Vous achetez un terrain dans un lotissement, en signant une promesse unilatérale de vente : cette somme à titre d’indemnité d’immobilisation est limitée par la réglementation à un certain pourcentage du prix de vente. Le vendeur doit la déposer sur un compte qui est bloqué jusqu’à la signature du contrat de vente.

Il doit vous la restituer :
– dans le délai maximum de 21 jours à compter du lendemain de la date de votre rétractation, si vous vous rétractez
– dans un délai de trois mois, si toutes les conditions de la promesse ne sont pas réalisées.

Si toutefois le contrat de vente n’est pas conclu de votre fait, alors que toutes les conditions sont réalisées, le vendeur est en droit de conserver l’indemnité d’immobilisation (loi du 13.12.00)*.
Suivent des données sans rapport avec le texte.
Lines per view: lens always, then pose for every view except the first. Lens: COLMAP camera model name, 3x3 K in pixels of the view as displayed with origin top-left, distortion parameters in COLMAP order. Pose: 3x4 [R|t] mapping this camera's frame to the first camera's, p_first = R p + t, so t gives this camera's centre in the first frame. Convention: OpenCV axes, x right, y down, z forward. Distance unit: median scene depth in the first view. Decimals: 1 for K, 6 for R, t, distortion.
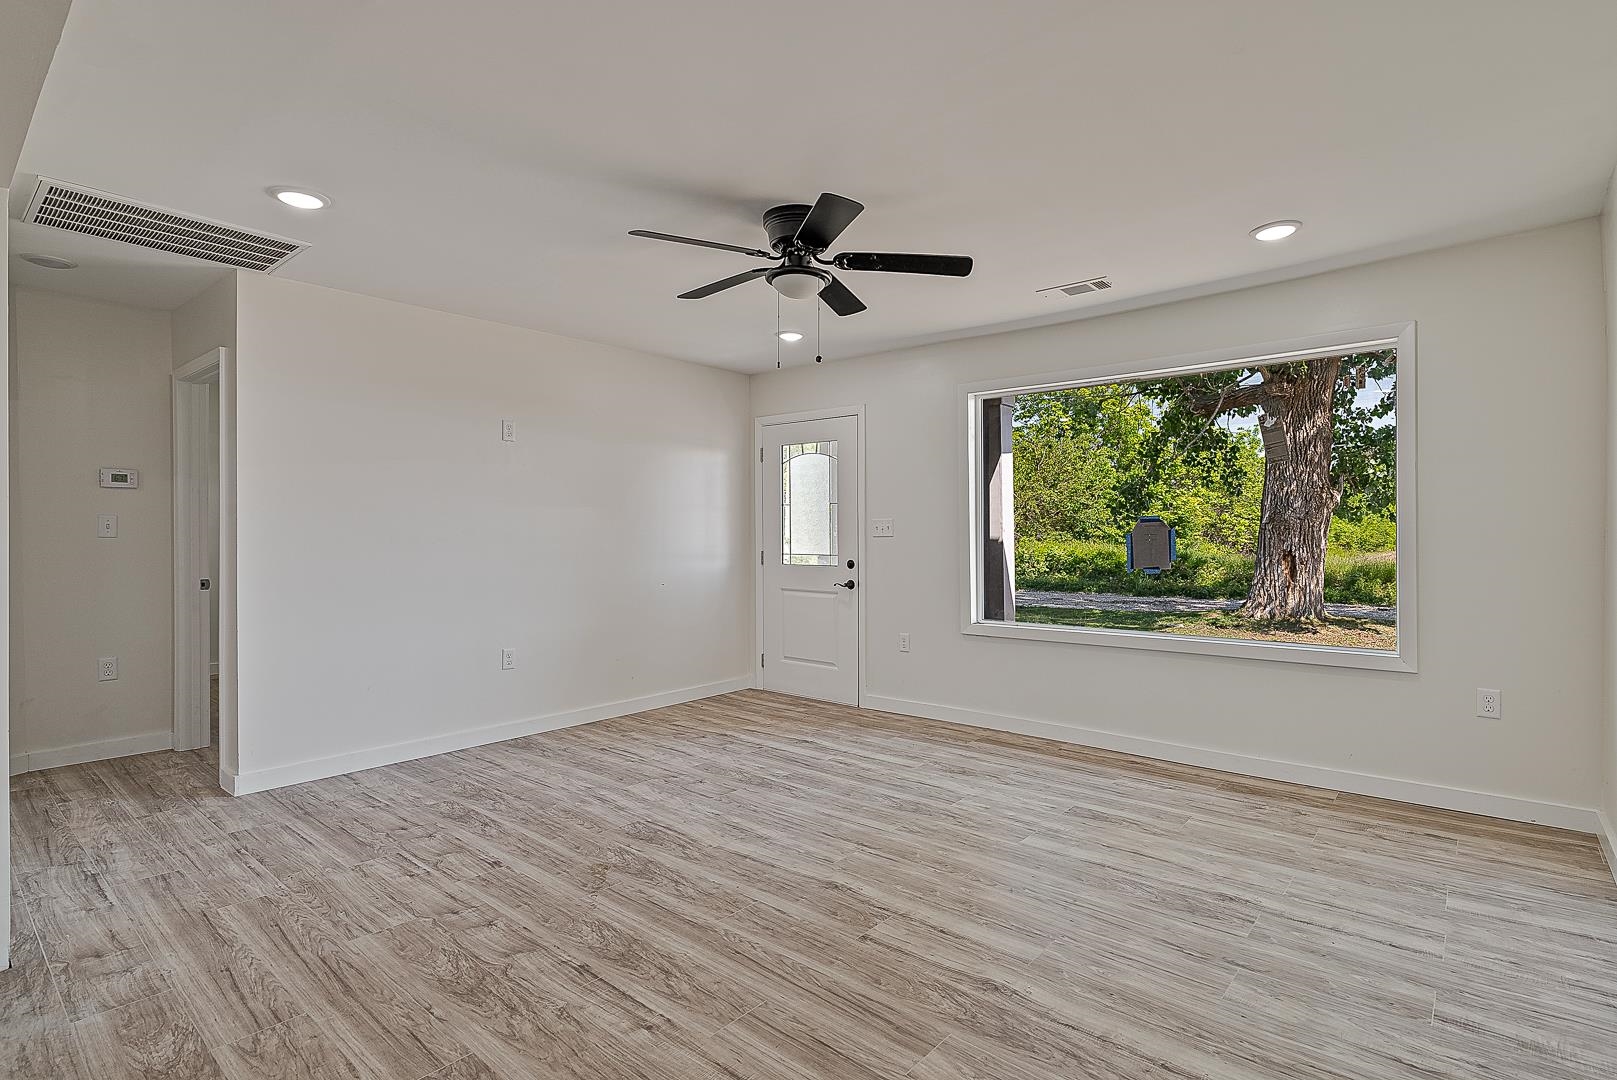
lens RADIAL K [[755.6, 0, 854.8], [0, 755.6, 531.8], [0, 0, 1]] dist [-0.004773, 0.000656]
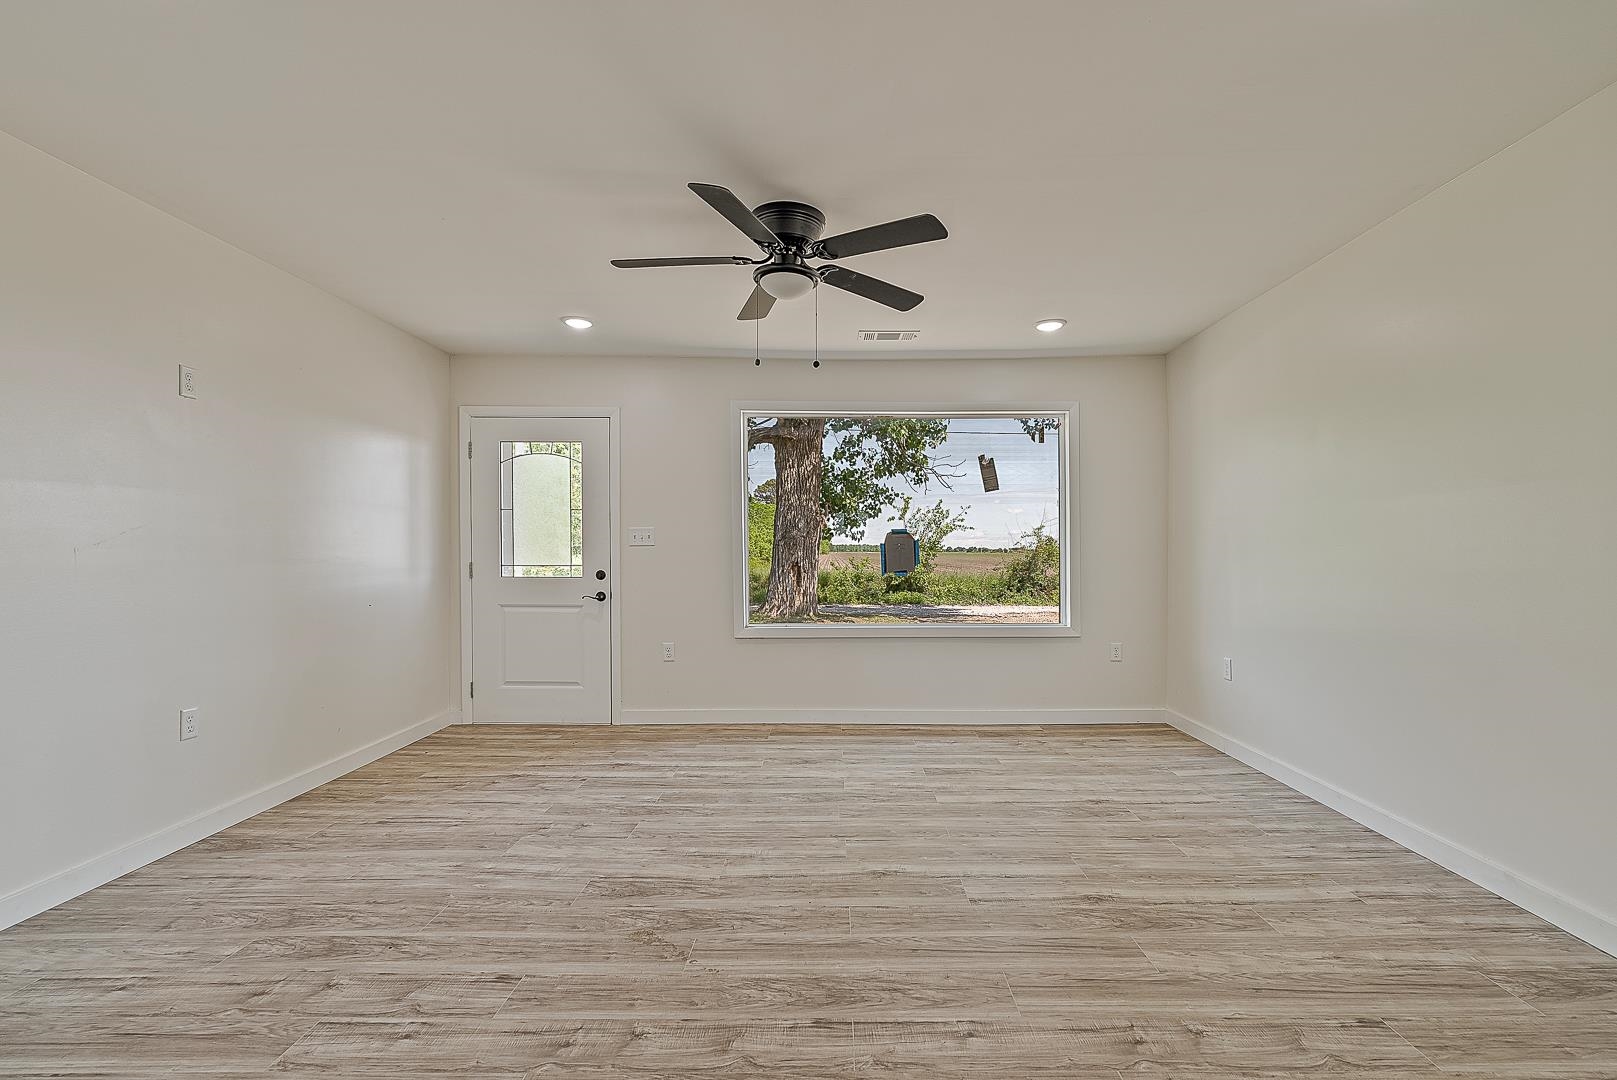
lens RADIAL K [[710.8, 0, 814.7], [0, 710.8, 545.1], [0, 0, 1]] dist [-0.007757, 0.001489]
pose [[0.785495, 0.006463, 0.618834, -0.580807], [-0.003423, 0.999976, -0.006099, 0.017442], [-0.618858, 0.002672, 0.785498, 0.233456]]
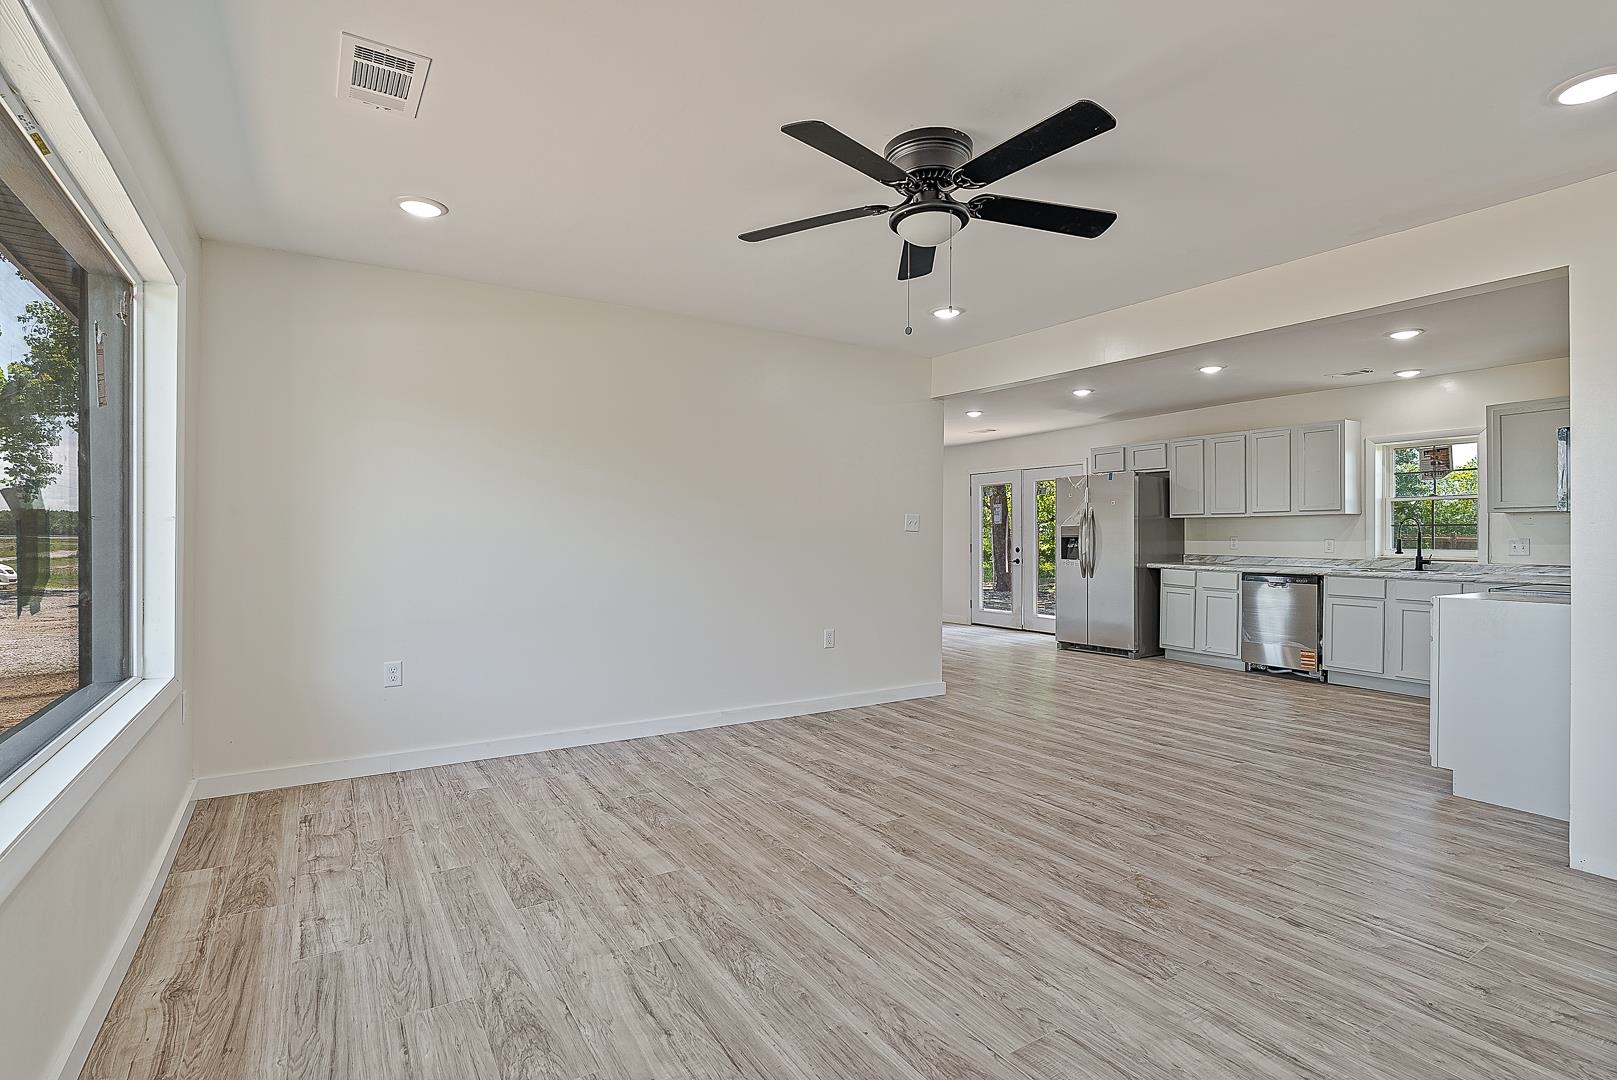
lens RADIAL K [[755.6, 0, 854.8], [0, 755.6, 531.8], [0, 0, 1]] dist [-0.004773, 0.000656]
pose [[-0.953782, -0.002771, 0.300486, -0.229365], [-0.005359, 0.999955, -0.007791, 0.018252], [-0.300451, -0.009042, -0.953754, 1.679615]]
LE CONTRAT DE VENTE DEFINITIF OU ACTE AUTHENTIQUE

Dès que toutes les conditions pour la vente sont réunies, il est signé par vous, le vendeur et le notaire (le notaire du vendeur et / ou le vôtre).

Vous pouvez toujours en effet vous faire accompagner de votre notaire. Si vous avez demandé à votre notaire et à celui du vendeur de collaborer à la rédaction de l’acte, ils le signent tous les deux ; les honoraires dûs pour l’acte sont alors partagés entre les deux notaires.

Assurez-vous qu’entre votre visite et la signature de l’acte de vente, il n’y a pas eu de modification imprévue sur le terrain et que les équipements (réseaux divers : alimentation en eau, gaz, électricité, téléphone, évacuation des eaux notamment) s’ils n’existent pas encore, seront réalisés dans un délai raisonnable.

Si le terrain est situé dans un lotissement, le contrat de vente ne peut être signé qu’après l’achèvement des équipements collectifs (voirie, eau, gaz, électricité, téléphone notamment) prévus par l’arrêté de lotir, à moins que le lotisseur ne justifie qu’il dispose d’une garantie d’achèvement.

Le notaire qui a rédigé l’acte en garde un original (la minute) : il vous remet ultérieurement une copie qui constitue votre titre de propriété. Conservez-le précieusement.

Vous versez le solde du prix du terrain et les frais notariés, à la signature de l’acte authentique.